Sam Leith

The scrambling of Scrabble

Mattel’s updated board game is pointless

  • From Spectator Life

When you’re playing a word game, don’t you sometimes feel how horribly unfair it is that players who know more words prosper? Wouldn’t it be better to have word games that didn’t rely so heavily on knowledge of the dictionary, that weren’t so, y’know, wordy? And, come to that, wouldn’t a kindler, gentler sort of word game be, like, collaborative – so that players helped each-other to celebrate their diversity rather than competing to, ugh, ‘win’? 

This upside-down is a game which will bear the same relationship to Scrabble that tennis does to Junior Bake-Off

Mattel has you covered. The company has announced that Scrabble sets will now have double-sided boards. On the obverse of the traditional boards, with their intimidating triple-word score squares and requirement to know words like ‘XI’, ‘XU’, ‘QI’ and ‘QAT’, will be ‘Scrabble Together’, a game ‘designed with inclusivity and collaboration in mind’: ‘a collaborative, faster-paced version of the iconic word game to make gameplay more accessible for anyone who finds word games intimidating’. It stressed ‘teamwork’ and ‘collaboration’. 

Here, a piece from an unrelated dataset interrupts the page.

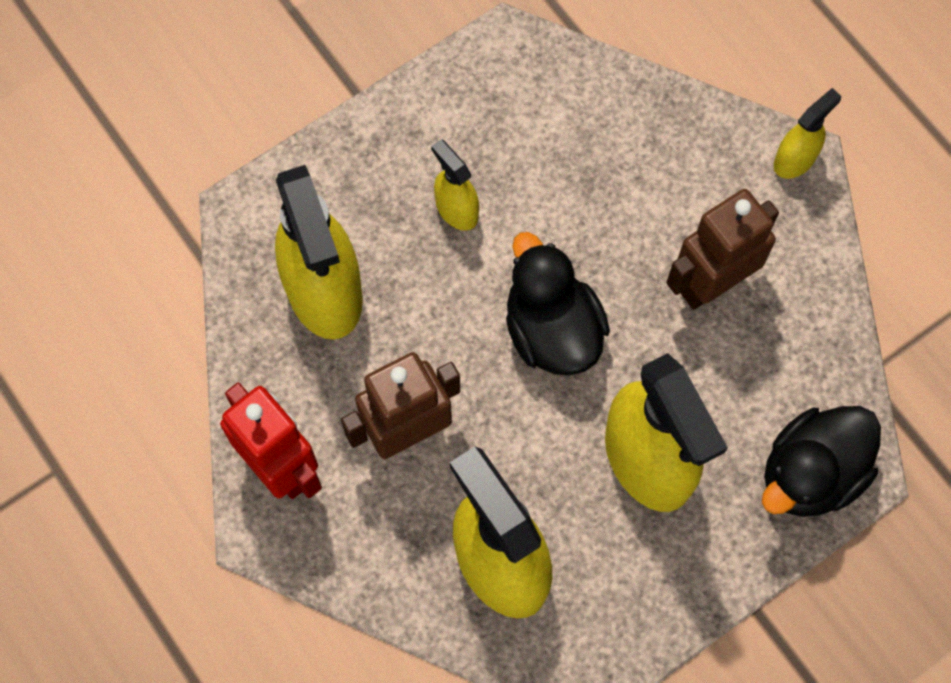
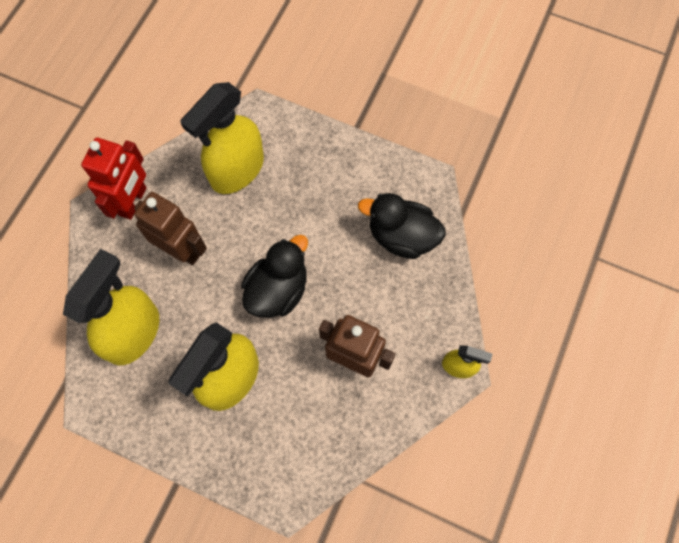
camera: 60 degrees right, 0 degrees up
yellow spray bottle [431,139,479,231] -> none
black duck [762,406,881,517] -> black duck moved to [358,193,446,259]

Which, obviously, yuk. That said, we should keep a sense of perspective. The Woke Mob™ has not, in fact, come for the freeborn Englishman’s love of this traditional word game. They haven’t abolished normal Scrabble. They have simply introduced – in the manner of the reverse side of the Dungeons and Dragons board in Stranger Things – an ‘upside-down’. This upside-down is a game which will bear the same relationship to Scrabble that tennis does to Junior Bake-Off, which is to say none at all. 

Being competitive is the whole joy of Scrabble. Indeed, the fact that Scrabble, unlike that horrible game chess, has a significant element of luck in it, makes the competitive element more democratic. In his excellent account of the competitive Scrabble circuit, Word Freak, Stefan Fatsis describes his surprise at winning his first game against one of the best players in the world: every dog, on the Scrabble board, has his day. The pleasure in the game is making the most of it.  

In the slightly annoying app which seems to be the only way to play Scrabble online these days, the chat function gives you a handful of custom emojis you can use. Not one of them seems to me to signify ‘well played, old chap’: they divide evenly between wailing and gnashing of teeth, and gloating. My favourite, to be used unfailingly after you have placed a seven-letter ‘bingo’, is a cheerful little creature wearing sunglasses and doing finger-guns.  

Once a year, I play Scrabble in person with my friends Hugo Rifkind and Jenny Colgan. The former is a writer for the Times and the latter a novelist, and by any metric you care to choose both are vastly more successful than I am. You can absolutely bet that whipping them on the Scrabble board most years is a central pillar of the collapsing tent of my self-esteem. Likewise, I look at Tom Holland’s world-conquering career as a popular-but-still-academically-respectable historian, top-of-the-charts podcaster and revered amateur cricketer… and take comfort in reminding myself that he once used two blanks to play the word ‘BANANA’. 

So, non-competitive Scrabble will be like a ‘fair and balanced’ Fox News: a giant missing of the point. But it will also, I think, have the unintended effect of making Scrabble still more competitive and divisive. Lionel Shriver’s new novel Mania imagines a world in which diversity and inclusion is taken so far that it’s considered bigoted to discriminate against stupid people, and ‘the d-word’ (i.e. ‘dumb’) is a slur. I bet she regrets that it went to print before ‘Scrabble Together’ came into existence. 

 ‘We went round to so-and-so’s house for dinner,’ you will whisper bitchily to a friend, ‘And they used the other side of the Scrabble board!’ Everyone will know what you mean.